CHALLENGE: In the listing below, transcribe exactly the lines running from the one containing "collector number: 9208" through the end of the listing.

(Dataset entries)

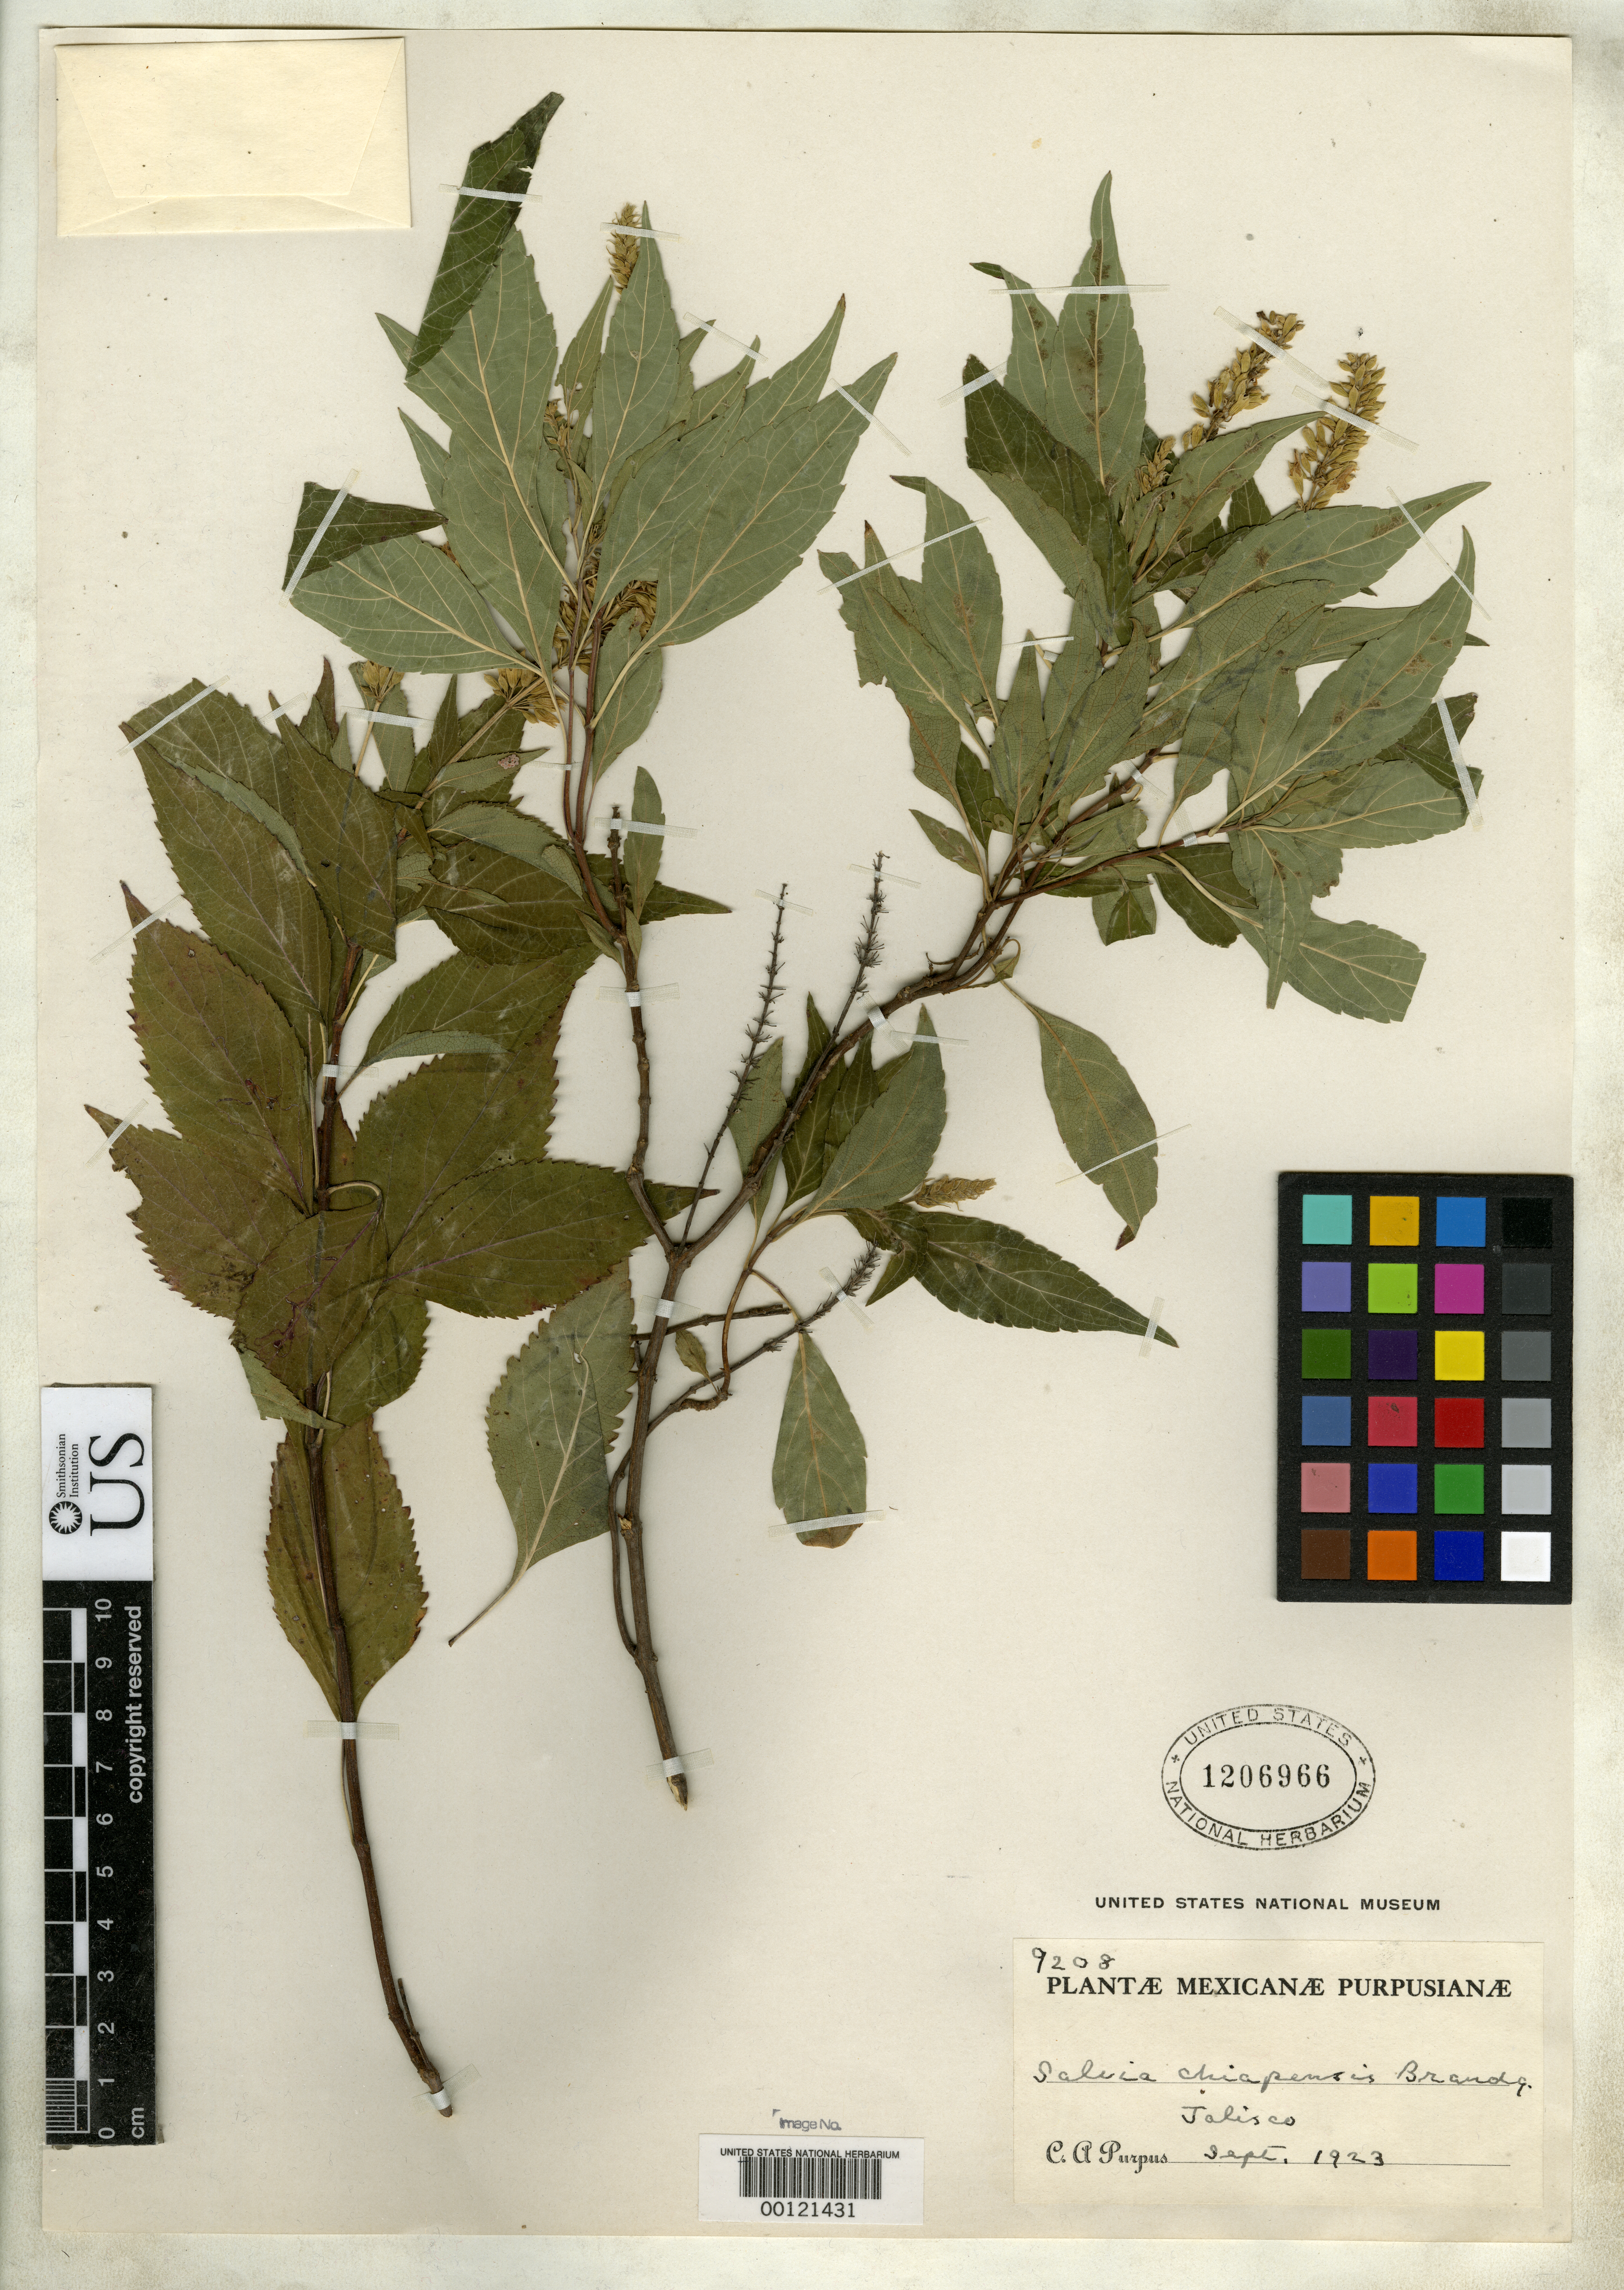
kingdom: Plantae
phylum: Tracheophyta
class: Magnoliopsida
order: Lamiales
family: Lamiaceae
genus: Salvia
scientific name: Salvia chiapensis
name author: Brandegee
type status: Isotype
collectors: C. A. Purpus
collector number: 9208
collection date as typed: Sep 1923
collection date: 1923-09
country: Mexico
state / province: Chiapas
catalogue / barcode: US 1206966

TASK RESPONSE:
collector number: 9208
collection date as typed: Sep 1923
collection date: 1923-09
country: Mexico
state / province: Chiapas
catalogue / barcode: US 1206966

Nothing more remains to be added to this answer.